Policy management through admission control is an area that is relevant to security but also extends beyond that, into tenancy and general platform user experience. Custom policy implementation will be essential to production-readiness. They allow your platform administrators to place important controls on the creation, mutation and deletion of Kubernetes resources. Open Policy Agent (OPA) is a mature and widely adopted solution which has a policy controller called Gatekeeper for Kubernetes. OPA uses a purpose-built policy language called Rego. If learning a new language for policy implementation is distasteful, check out Kyverno which uses custom Kubernetes resources to configure policies.
Kubernetes has a capable role-based access control system using Role, RoleBinding and ServiceAccount resources, but you will need a cohesive method for implementing these resources. If the developers of your tenant applications are left to their own devices in this area, you risk giving them a bad experience with the tedium of constructing these resources and you run the liability of the platform tenants creating overly permissive roles as a workaround to that tedium. Getting the Role-Based Access Control (RBAC) systems right is tricky. One project that can help provide useful abstractions is RBAC Manager.
One other important consideration is runtime security. Each of the security concerns above will help prevent your systems from being compromised. However, if those preventative measures fail, you will want to be alerted. Runtime security monitors your platform for violations of security rules and alerts your platform operators if violations occur. There are numerous vendors that offer services in this area. Falco is a popular open source project that may fulfill this function for your organization.
Namespaces are the primary Kubernetes mechanism for managing tenancy. However, just creating namespaces is insufficient. Namespaced roles and role bindings for various users and service accounts are also needed. Resource quotas and limit ranges will also usually be a requirement. You’ll likely want network policies for network controls. Additionally, you will likely need image pull secrets to access container images for the workloads that will run there. The bottom line is that systems for installing all the various resources for a namespace will need to be implemented. This can be done through supply chain systems whereby a CI/CD pipeline installs all the resources that have been created in version control, or can be managed with a custom Kubernetes operator whereby a custom resource contains the important configuration information and the operator understands what resources to create based on the specification in the custom resource.
Suffice to say, smooth operation of your tenancy systems is critical to gaining a happy adoption of your app platform among your organization’s development teams.
The topics covered in this article cover the common essential platform components you will need.
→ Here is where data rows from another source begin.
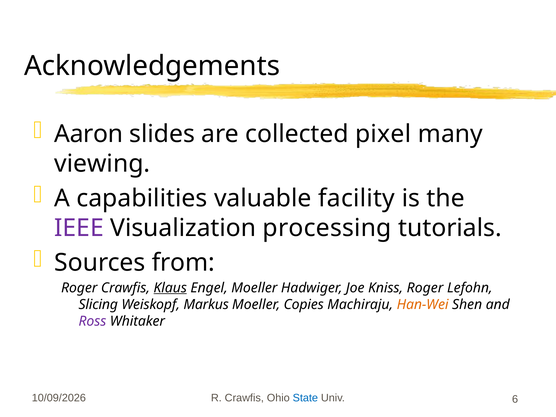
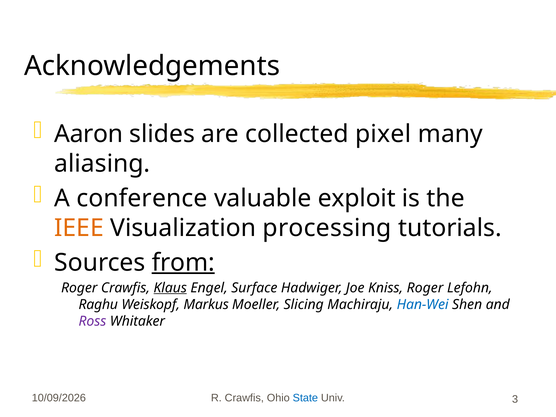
viewing: viewing -> aliasing
capabilities: capabilities -> conference
facility: facility -> exploit
IEEE colour: purple -> orange
from underline: none -> present
Engel Moeller: Moeller -> Surface
Slicing: Slicing -> Raghu
Copies: Copies -> Slicing
Han-Wei colour: orange -> blue
6: 6 -> 3
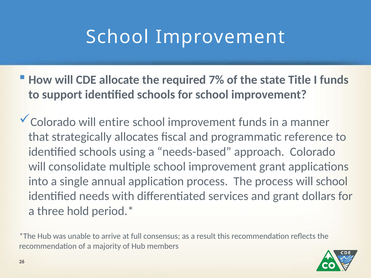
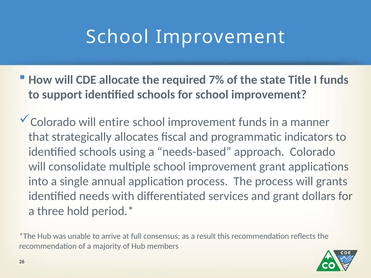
reference: reference -> indicators
will school: school -> grants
However, there is one essential component not addressed: the tenant applications. Don’t build these platforms in isolation. Identify the tenant workload/s that will use the first release of your platform and ensure the platform meets their requirements. Make pre-release versions of it available for testing and maintain a healthy feedback loop with the teams that develop and manage these workloads. They are the entire reason for the platform, after all.